È stato un po’ un tirarmi la zappa sui piedi da solo, perché lavorare su un colore così complesso mi ha portato via ancora più tempo rispetto a farla in bianco e nero come inizialmente volevo fare pensando al Don Chisciotte di Gustave Doré. Quando ho scoperto che il film doveva essere a colori, il primo film a colori della storia del cinema italiano, ho cambiato idea. Ho lungamente sperimentato per cercare uno stile cromatico e ho cercato di avvicinarmi a livello di impatto a quello del technicolor degli anni 50 e 60, con questi colori molto carichi, per ottenere qualcosa di molto forte dal punto di vista emotivo.
Considerando tutta la fatica che ti ha portato, mettendola a bilancio con la soddisfazione di un’opera tanto complessa e sentita, la domanda è d’obbligo: lo rifaresti?

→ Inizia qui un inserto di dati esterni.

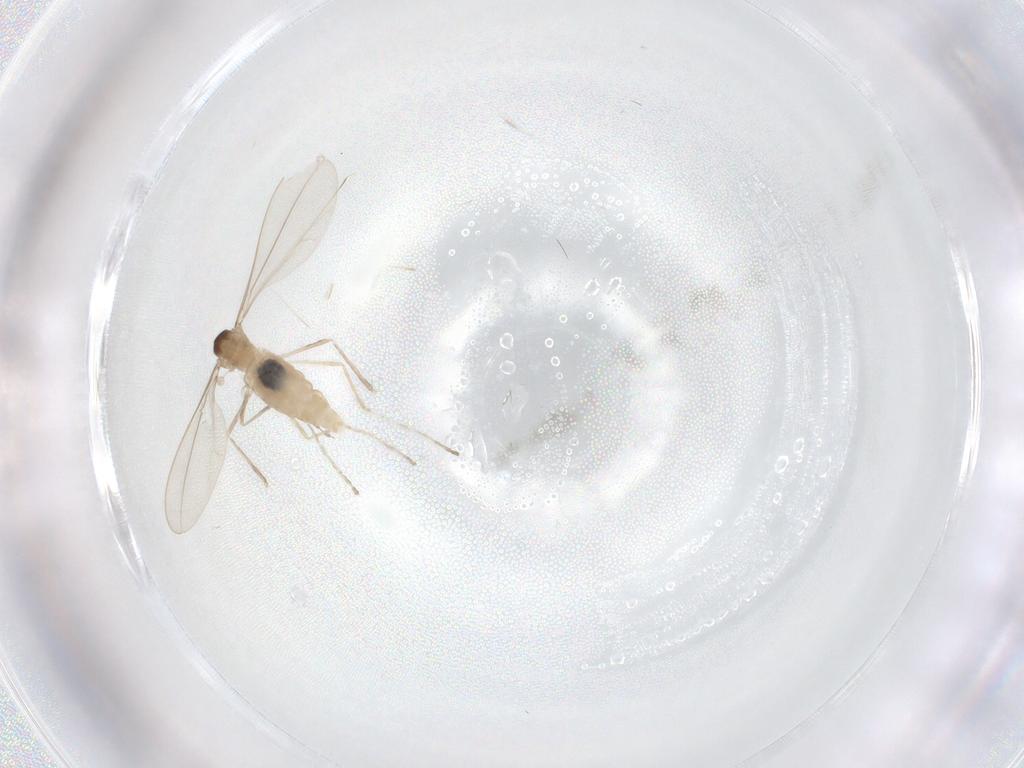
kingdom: Animalia
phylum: Arthropoda
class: Insecta
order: Diptera
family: Cecidomyiidae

Ahahahahah! Non c’è una domanda di riserva? Ti dico solo che se effettivamente quei file fossero andati davvero perduti e qualcuno mi avesse impedito di buttarmi dal Pirellone, sarei stato costretto a rifarlo. Perché avevo un contratto, certo, ma anche perché mi conosco e so che dopo i pianti di mesi mi sarei messo davanti allo specchio e mi ci sarei costretto. Ma non so con che animo lo avrei fatto, perché la fatica è stata immane. Creare un’opera è una cosa talmente unica che il solo pensiero di rifarla mi fa stare male, e parlo anche solo di una singola immagine, di una sola tavola. Tutte le creazioni artistiche nascono da una spinta dell’anima, dai pensieri e dai sentimenti di quell’attimo; copiarle e rifarle le snaturerebbe del tutto. Quindi sono felicissimo di averlo fatto, appena sono arrivati i volumi li ho messi davanti alla statuina di Totò che ho a casa ma no, non lo rifarei.